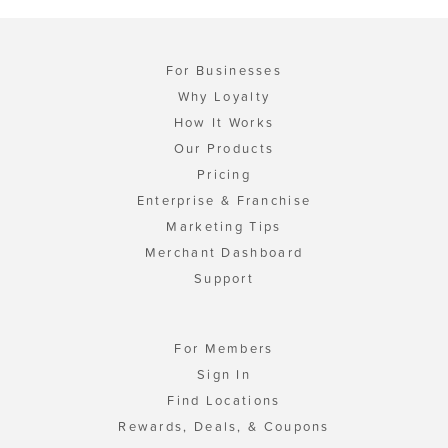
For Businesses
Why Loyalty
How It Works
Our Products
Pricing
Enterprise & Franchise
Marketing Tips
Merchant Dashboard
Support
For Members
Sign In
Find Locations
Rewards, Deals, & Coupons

++++++

Using the material above, extract the line that contains "Why Loyalty" and every line after it, exactly as given; stop at the last line.

Why Loyalty
How It Works
Our Products
Pricing
Enterprise & Franchise
Marketing Tips
Merchant Dashboard
Support
For Members
Sign In
Find Locations
Rewards, Deals, & Coupons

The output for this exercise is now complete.